Penggalan Dokumen:
----------------
Langsung ke konten utama

Étre-au-monde (sebuah monolog yang ramai dalam kebisuan)



“Bagian terbaik dari sebuah gambar adalah bagian yang tak dapat direpresentasikan sebuah gambar…” –Francis Bacon

Sebuah pagi tergambar pada gurat cuaca mendung. Terbangun aku dalam lintasan sepi dan masih dalam derap kantuk terpatri. derit pintu memecah hening, diluar sana tak seorangpun terlihat menaja peristiwa. Dan segera kusadari roti pagi pengganjal perut hanya menyisa remah-remahnya saja.
Ku langkahkan kaki menuju sebuah Swalayan local yang mulai tertatih-tatih oleh sengatan modal-modal raksasa. Tak terlampau pepak memang, barangkali karena modal capital yang seadanya, tak seperti di mart-mart multinasional yang ber-mega capital dibeberapa meter sebelahnya. Entah, sampai kapan para pribumi ini akan terus diam dan tunduk pada para wangsa capital multinasional yang semakin menyesaki hulu dan hilir lokus perekonomian Negara ini.
Seperti langit mendung diatas sana, apa makna cerah tak jua dimengerti, pula hujan yang lama sekali tak kunjung turun, sehingga kita lupa akan sebuah kebersamaan, mencari sebuah perigi bersama, dalam hidup yang dimanipulasi wangsa kapital. Hanya rintik gerimis yang menyerpih kecil terasa dipori-pori. Mungkin ini sejenis prefix, pada bulan September yang masih bertadah panas mentari, kering kerontangnya tanah, dan krisis air—yang semakin hari semakin jadi komoditas.
----------------
Bahan Data:
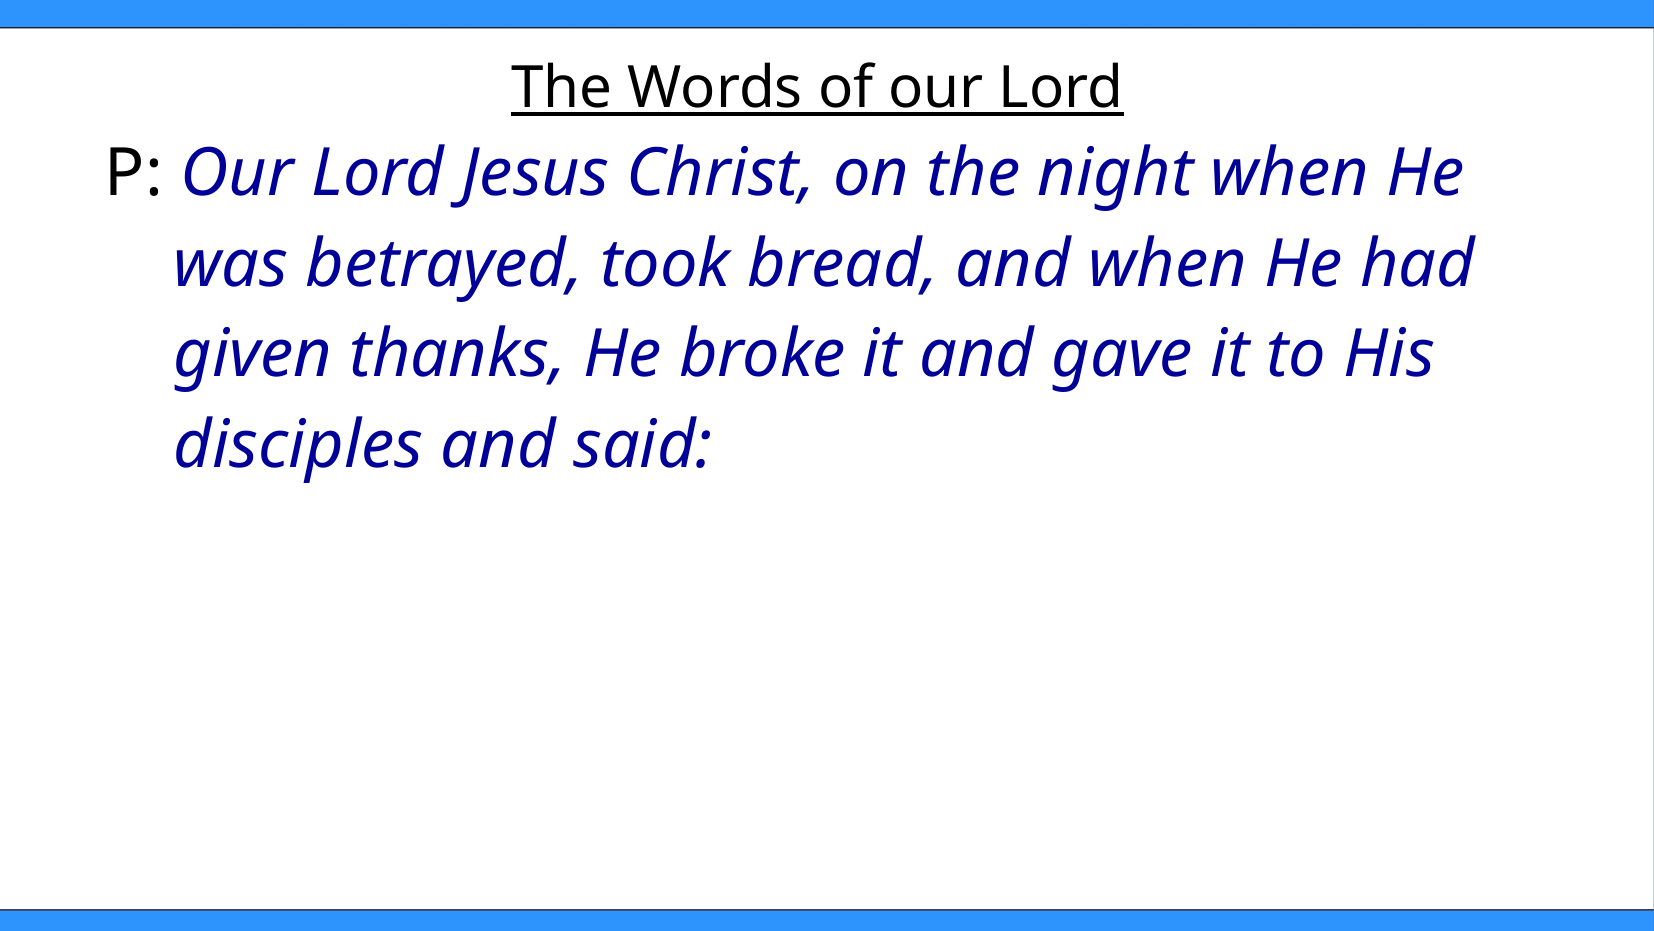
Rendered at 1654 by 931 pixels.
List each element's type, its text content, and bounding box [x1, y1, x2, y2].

picture [0, 0, 1654, 931]
text_box The Words of our Lord P: Our Lord Jesus Christ, on the night when He was betrayed, took bread, and when He had given thanks, He broke it and gave it to His disciples and said: [90, 37, 1546, 496]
----------------
Soal Latihan:
a. Jawab pertanyaan berikut berdasarkan monolog:
(i) Kutipan di awal monolog berasal dari siapa?
(ii) Apa yang tersisa dari roti pagi pengganjal perut?
(iii) Bulan apa yang disebut di akhir monolog?
b. Tentukan apakah setiap pernyataan berikut sesuai dengan monolog, lalu kutip kata-kata monolog yang menentukannya:
(i) Swalayan lokal itu menyediakan barang yang sangat lengkap.
(ii) Hujan sudah lama tidak turun.
(iii) Saat pintu dibuka, banyak orang terlihat di luar.
c. Teruskan monolog tentang pagi mendung itu mulai dari kalimat terakhirnya.
Data tersebut merupakan bahan tersendiri yang terpisah dari monolog.

Jawaban per Soal:
a.
(i) Francis Bacon.
(ii) Hanya remah-remahnya saja.
(iii) September.

b.
(i) Tidak: "Tak terlampau pepak memang".
(ii) Ya: "hujan yang lama sekali tak kunjung turun".
(iii) Tidak: "diluar sana tak seorangpun terlihat menaja peristiwa".

c.
Bahkan hidup semakin tak menentu arah, kematian ala posmo pun rasanya tak bisa dibantah. Momen sepagi ini saja, kurasakan kita sudah jadi budak. Segalanya jadi anchilla bagi tirani hasrat dirinya sendiri, yang tentu, apa yang dihasrati adalah sesuatu yang eksis diluar dirinya, sebuah liyan yang dijadikan “berhala”.
Kemarin aku mendengar ugahari adalah utama, minimal hidup ini mencari makna. Dan barangkali selemah-lemahnya keutamaan hidup adalah mencari yang berguna, atau yang berfungsi. Tapi kulihat lain hari ini, kita semakin tak menggapai guna apalagi makna, yang kita gapai hanya tanda, citra, symbol, demi sebuah perayaan modis ala selebritas yang heboh mengguncang kebodohan ramai manuisa. Begitu pula cinta, hanya manis dan ramah bagi para penjual sumpah serapah gombal. Ya…semua telah “MATI”, menenggelamkan diri bersama kuasa citra tanpa balutan kedalaman makna, hanya kedangkalan yang tertoreh bersama repetisi iklan dan juntai etalase-etalase mall. Begitu juga, setiap hari, kita semakin jadi sepalsu Raja Midas. Memimpikan kaya tanpa usaha, hanya keserakahan yang jadi matra.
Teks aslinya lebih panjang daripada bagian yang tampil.